------ SUPPLIED DATA

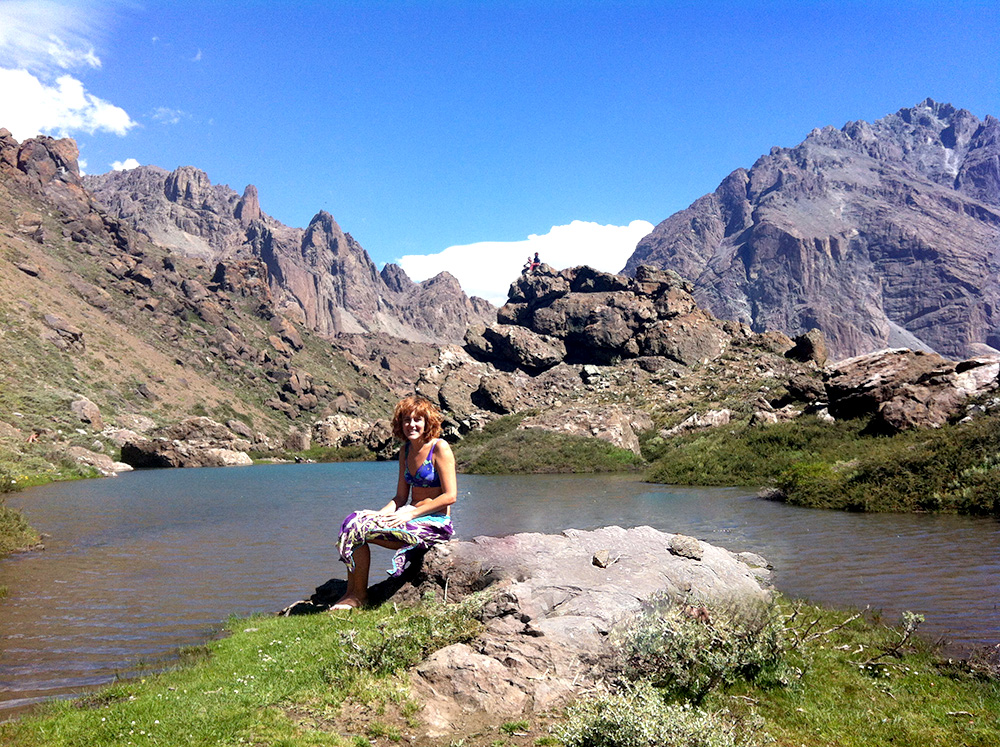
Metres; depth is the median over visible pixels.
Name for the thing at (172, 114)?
cloud
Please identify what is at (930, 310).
mountain
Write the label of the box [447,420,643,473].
grassy bank
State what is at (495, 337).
boulder
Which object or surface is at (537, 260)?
person
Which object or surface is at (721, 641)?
shrub
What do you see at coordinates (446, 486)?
woman
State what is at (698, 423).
rock
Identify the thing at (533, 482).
lake
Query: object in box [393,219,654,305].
cloud
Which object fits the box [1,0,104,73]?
cloud
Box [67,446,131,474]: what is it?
rock
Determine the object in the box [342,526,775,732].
boulder
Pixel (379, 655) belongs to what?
shrub
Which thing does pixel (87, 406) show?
boulder
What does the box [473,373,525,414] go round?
boulder
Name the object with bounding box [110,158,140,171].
cloud
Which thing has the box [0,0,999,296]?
sky
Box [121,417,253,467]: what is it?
boulder
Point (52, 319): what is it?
rock
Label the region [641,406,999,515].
grassy bank
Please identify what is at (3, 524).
grassy bank
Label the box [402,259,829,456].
rocky hill
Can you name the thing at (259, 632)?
grass
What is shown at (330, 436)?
boulder
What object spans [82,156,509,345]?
mountain
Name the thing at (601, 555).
rock
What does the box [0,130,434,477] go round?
rocky hillside
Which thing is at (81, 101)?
cloud
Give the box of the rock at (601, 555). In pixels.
[591,550,613,568]
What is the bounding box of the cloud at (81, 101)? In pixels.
[0,66,134,141]
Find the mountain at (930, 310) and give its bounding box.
[623,97,999,361]
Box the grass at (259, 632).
[0,594,999,746]
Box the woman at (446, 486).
[331,396,455,612]
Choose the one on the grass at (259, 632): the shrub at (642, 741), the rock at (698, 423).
the shrub at (642, 741)
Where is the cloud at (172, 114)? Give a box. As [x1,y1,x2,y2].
[150,106,184,124]
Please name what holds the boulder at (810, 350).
on the rocky hill at (566, 304)
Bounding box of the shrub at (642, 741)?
[556,682,756,746]
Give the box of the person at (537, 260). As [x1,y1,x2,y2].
[531,252,540,271]
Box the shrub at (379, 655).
[335,589,491,673]
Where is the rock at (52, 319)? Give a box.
[42,314,83,347]
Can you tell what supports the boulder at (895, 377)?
on the grassy bank at (996, 427)
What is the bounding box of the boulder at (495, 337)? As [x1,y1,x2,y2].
[465,323,566,370]
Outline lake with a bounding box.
[0,460,999,716]
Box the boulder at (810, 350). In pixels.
[789,330,827,363]
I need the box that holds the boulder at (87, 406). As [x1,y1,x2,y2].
[69,396,102,427]
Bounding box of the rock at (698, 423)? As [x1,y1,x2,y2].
[667,408,731,433]
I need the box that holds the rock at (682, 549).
[668,535,703,559]
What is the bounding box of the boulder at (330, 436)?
[310,413,382,449]
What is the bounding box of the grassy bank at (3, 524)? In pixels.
[0,501,43,556]
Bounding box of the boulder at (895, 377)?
[822,349,999,433]
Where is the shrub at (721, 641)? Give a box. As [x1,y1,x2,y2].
[610,593,794,701]
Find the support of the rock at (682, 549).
on the boulder at (642, 530)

------------

REQUIRED ACTION
Go through the entries above and print each one exactly, minus the pictures.

RESPONSE
Metres; depth is the median over visible pixels.
Name for the thing at (172, 114)?
cloud
Please identify what is at (930, 310).
mountain
Write the label of the box [447,420,643,473].
grassy bank
State what is at (495, 337).
boulder
Which object or surface is at (537, 260)?
person
Which object or surface is at (721, 641)?
shrub
What do you see at coordinates (446, 486)?
woman
State what is at (698, 423).
rock
Identify the thing at (533, 482).
lake
Query: object in box [393,219,654,305].
cloud
Which object fits the box [1,0,104,73]?
cloud
Box [67,446,131,474]: what is it?
rock
Determine the object in the box [342,526,775,732].
boulder
Pixel (379, 655) belongs to what?
shrub
Which thing does pixel (87, 406) show?
boulder
What does the box [473,373,525,414] go round?
boulder
Name the object with bounding box [110,158,140,171].
cloud
Which thing has the box [0,0,999,296]?
sky
Box [121,417,253,467]: what is it?
boulder
Point (52, 319): what is it?
rock
Label the region [641,406,999,515].
grassy bank
Please identify what is at (3, 524).
grassy bank
Label the box [402,259,829,456].
rocky hill
Can you name the thing at (259, 632)?
grass
What is shown at (330, 436)?
boulder
What object spans [82,156,509,345]?
mountain
Name the thing at (601, 555).
rock
What does the box [0,130,434,477] go round?
rocky hillside
Which thing is at (81, 101)?
cloud
Give the box of the rock at (601, 555). In pixels.
[591,550,613,568]
What is the bounding box of the cloud at (81, 101)? In pixels.
[0,66,134,141]
Find the mountain at (930, 310) and give its bounding box.
[623,97,999,361]
Box the grass at (259, 632).
[0,594,999,746]
Box the woman at (446, 486).
[331,396,455,612]
Choose the one on the grass at (259, 632): the shrub at (642, 741), the rock at (698, 423).
the shrub at (642, 741)
Where is the cloud at (172, 114)? Give a box. As [x1,y1,x2,y2].
[150,106,184,124]
Please name what holds the boulder at (810, 350).
on the rocky hill at (566, 304)
Bounding box of the shrub at (642, 741)?
[556,682,756,746]
Give the box of the person at (537, 260). As [x1,y1,x2,y2].
[531,252,540,271]
Box the shrub at (379, 655).
[335,589,491,673]
Where is the rock at (52, 319)? Give a box.
[42,314,83,347]
Can you tell what supports the boulder at (895, 377)?
on the grassy bank at (996, 427)
What is the bounding box of the boulder at (495, 337)? As [x1,y1,x2,y2].
[465,323,566,370]
Outline lake with a bounding box.
[0,460,999,716]
Box the boulder at (810, 350). In pixels.
[789,330,827,363]
I need the box that holds the boulder at (87, 406). As [x1,y1,x2,y2].
[69,396,102,427]
Bounding box of the rock at (698, 423)? As [x1,y1,x2,y2].
[667,408,731,433]
I need the box that holds the rock at (682, 549).
[668,535,703,559]
What is the bounding box of the boulder at (330, 436)?
[310,413,382,449]
What is the bounding box of the grassy bank at (3, 524)? In pixels.
[0,501,43,556]
Bounding box of the boulder at (895, 377)?
[822,349,999,433]
Where is the shrub at (721, 641)? Give a box. As [x1,y1,x2,y2].
[610,593,794,701]
Find the support of the rock at (682, 549).
on the boulder at (642, 530)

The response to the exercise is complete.